I'm so angry. I'm so sad. I'm so defeated. I feel like life is beating me down. Between the loss of my baby, the decline in my relationship, money issues, family issues, and worrying for my daughter... I can't take it anymore. I'm tired of people telling me to pray. I can't pray anymore. I'm tired of people telling me that it'll get better. When? I need relief. Gosh I just want to wake up and not have tears rolling uncontrollably down my face on my way to work. I want to smile and mean it. I want to feel safe. I want my life back. I'm afraid I'm not ever going to feel ok. Stress is physically making me sick. I don't want to do this anymore. I'm out of energy. I'm not okay.

----------


## Cuchculan

If only prayers could fix everything, we would all be out there without any problems at all. It is never that easy. That is life for you. Life right now. You are still hurting within. So every little thing will seem like it is massive. Things you once could have done without any problems at all. They will seem impossible right now. You simply need help on a professional level. Somebody who can look you straight in the eyes and tell you how you can go about dealing with things. Who will be there to help you out when you are at your lowest. Others around you won't fully understand how you are feeling. No matter what you tell them. They simply will never understand. You have to be in it and going through it to fully see how hard it is. Not something a simple prayer can fix. It will take a lot more than that. But don't give up on us. Seek out that help. It will be hard. There will be a lot more pain and tears to come. But that is all part of the healing process. You just need guidance. A direction to be pointed in. Right now you have not got that. It must seem like you against the world and the world, to you, will seem like it is winning. Please try and find that help. No matter how hard it might seem like now, there is always a road back. I won't tell you to pray. I won't pretend it will be easy. It will be the hardest battle of your life. But it can be done. Just need some belief in yourself. You will find that once you find the right kind of help.

----------


## L

I pmed you xxx

----------


## InvisibleGuy

Fwiw, you just need to feel what you're feeling right now...I think you need to grieve, and just feel what you're feeling. 

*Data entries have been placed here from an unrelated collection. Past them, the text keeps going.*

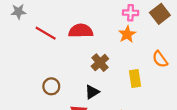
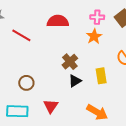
red semicircle: (81, 31) -> (58, 21), moved
black triangle: (92, 92) -> (75, 81), moved

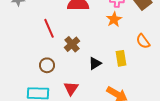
red line: (21, 35) -> (49, 28), moved, turned 36
brown cross: (70, 62) -> (72, 44), moved

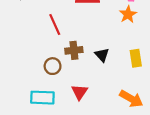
brown cross: (72, 44) -> (74, 50), moved, turned 35
black triangle: (95, 63) -> (102, 55), moved, turned -40

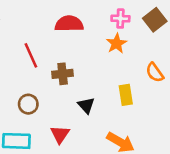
brown cross: (74, 50) -> (63, 74), moved
black triangle: (102, 55) -> (86, 105), moved

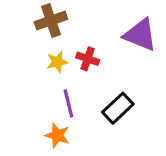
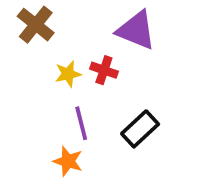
brown cross: (51, 21) -> (36, 25), moved, turned -32
purple triangle: (140, 35) -> (136, 30), moved

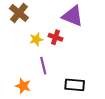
black rectangle: (140, 129) -> (75, 85), moved, turned 48
orange star: (68, 161) -> (23, 86), moved

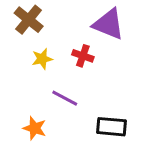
yellow star: (36, 39) -> (42, 59), moved
purple line: (43, 66) -> (65, 98), turned -48

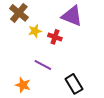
yellow star: (42, 59) -> (35, 31), moved
black rectangle: (112, 127) -> (74, 84), turned 54

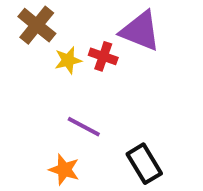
red cross: (55, 37) -> (103, 56), moved
orange star: (23, 85) -> (64, 170), moved

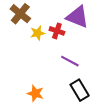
purple line: (84, 127) -> (70, 61), moved

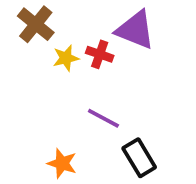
purple line: (70, 61) -> (103, 118), moved

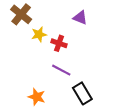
purple triangle: (135, 30) -> (80, 18), size x0.6
red cross: (100, 54) -> (59, 43), moved

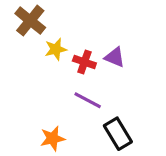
purple triangle: (80, 18) -> (115, 57), moved
orange star: (37, 97) -> (53, 138), turned -30

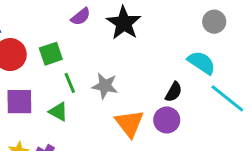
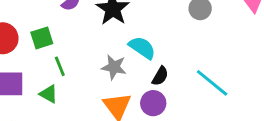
cyan semicircle: (201, 63) -> (142, 48), moved
gray star: (105, 86) -> (114, 67), moved

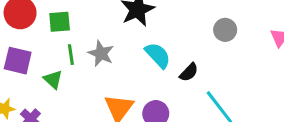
gray star: (114, 67) -> (101, 53), moved
black semicircle: (160, 76) -> (189, 72), moved

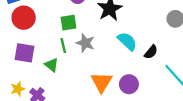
green square: (60, 22) -> (69, 23), moved

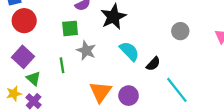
green line: (63, 46) -> (62, 65), moved
purple square: (25, 53) -> (23, 57), turned 30
green triangle: (52, 65) -> (33, 78), moved

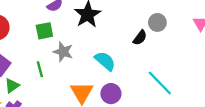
cyan semicircle: (129, 51) -> (105, 61), moved
black semicircle: (153, 64) -> (140, 38), moved
green triangle: (33, 78) -> (12, 86), turned 49

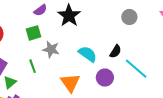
black semicircle: (140, 38) -> (116, 51), moved
purple circle: (111, 94) -> (105, 78), moved

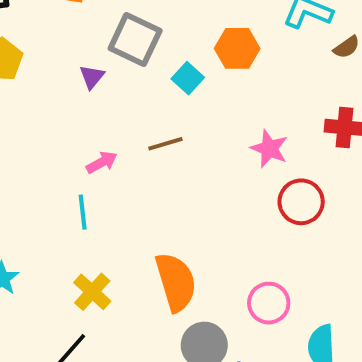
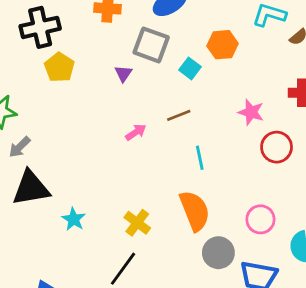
cyan line: (83, 212) -> (200, 158), moved

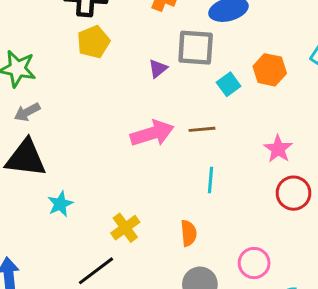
gray square: (151, 45) -> (196, 48), turned -33
pink arrow: (136, 132) -> (152, 133), size x1.8
orange semicircle: (195, 211) -> (189, 233), size x0.6

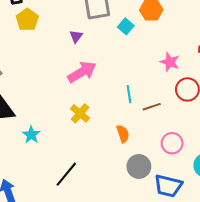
purple triangle: (158, 69) -> (76, 36), moved
brown line: (202, 129) -> (152, 107), moved
yellow cross: (125, 228) -> (80, 113), moved

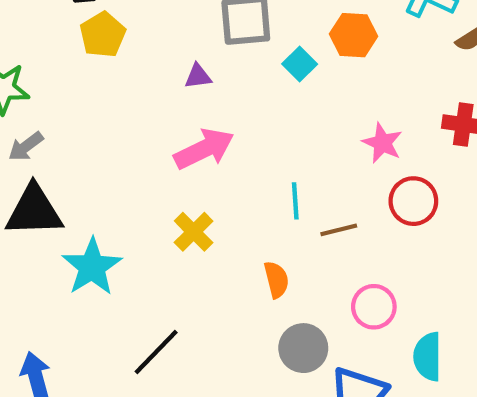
purple triangle: (76, 36) -> (198, 76), turned 40
cyan star: (31, 135) -> (92, 267), size x1.6

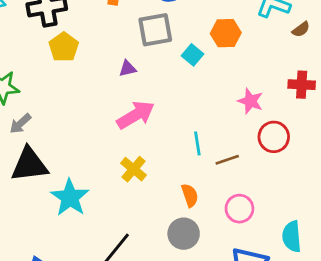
pink circle: (374, 307) -> (239, 209), moved
gray circle: (303, 348) -> (184, 234), moved

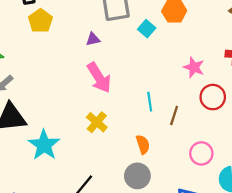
pink arrow: (136, 115) -> (99, 78), turned 88
brown line: (227, 160) -> (174, 115), turned -54
pink circle: (239, 209) -> (201, 153), moved

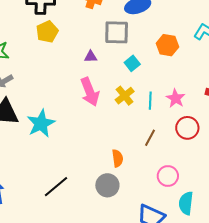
cyan square: (147, 29) -> (132, 63), moved
cyan line: (150, 102) -> (150, 101), moved
yellow cross: (97, 122) -> (125, 96), moved
cyan star: (44, 145) -> (41, 124), moved

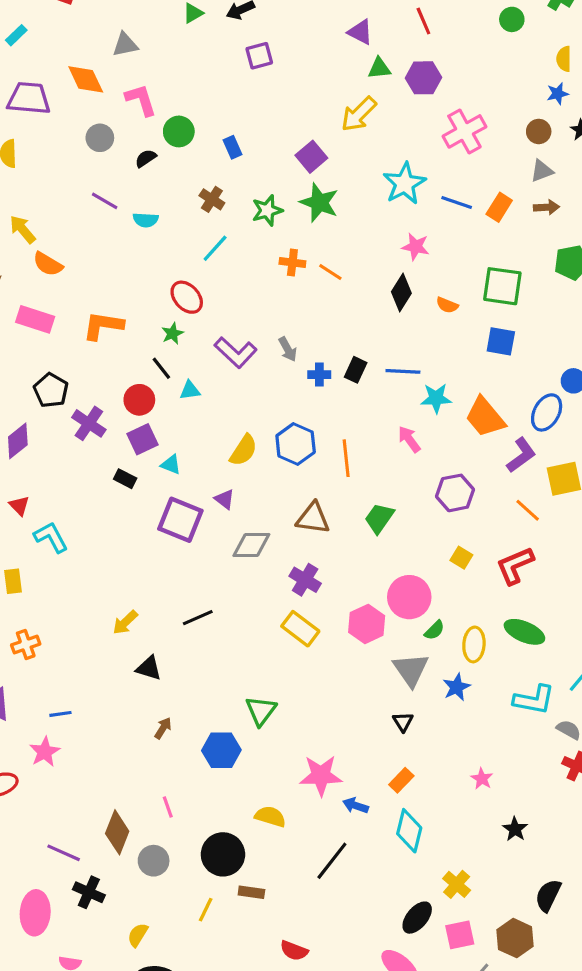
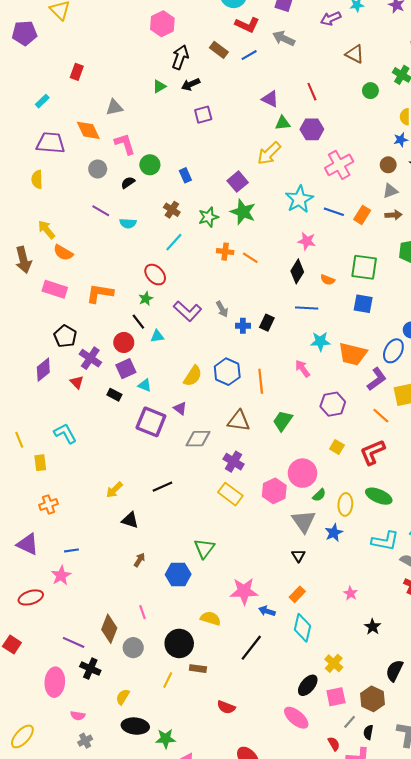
blue line: (403, 371) -> (307, 308), moved
orange trapezoid: (485, 417) -> (353, 354), turned -36
red triangle: (19, 506) -> (77, 382), moved

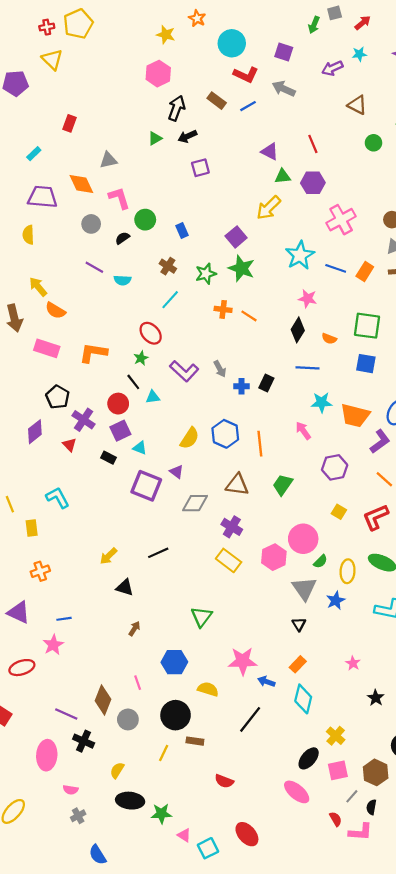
blue hexagon: (178, 574) -> (174, 662), moved

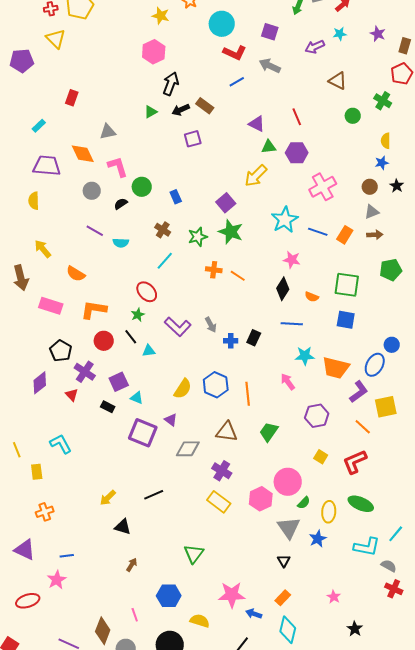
brown rectangle: (217, 101) -> (205, 106), moved
orange semicircle: (55, 311) -> (76, 274), moved
red circle: (118, 404) -> (104, 341), moved

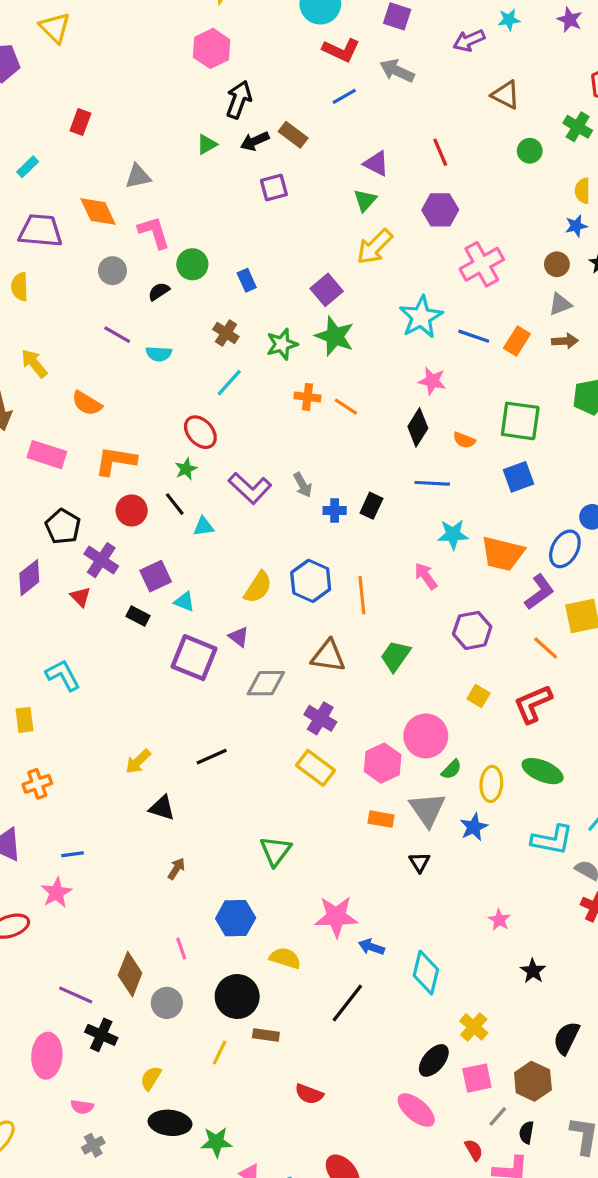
green triangle: (269, 147) -> (365, 200), moved, turned -42
blue square: (346, 320) -> (519, 477), turned -30
orange rectangle: (283, 598) -> (381, 819), moved, turned 56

Imo prayer is not going to fix everything. And the truth is...it may not get better for a while. I remember the first year after my ex-gf's suicide...and I wish I had someone there for me that told me the truth, instead of trying to sugarcoat everything, and pretend like everything was ok. The truth is, things were not ok. I was not ok. Sometimes I think it's best to just hear the truth, and feel what you feel, it is what it is. 

Your story is really heartbreaking. I hope you get help. I would get grief counseling if I was you. I'd do it today. I hope your able to grieve the loss of your child and find some peace and acceptance and try to move on.

----------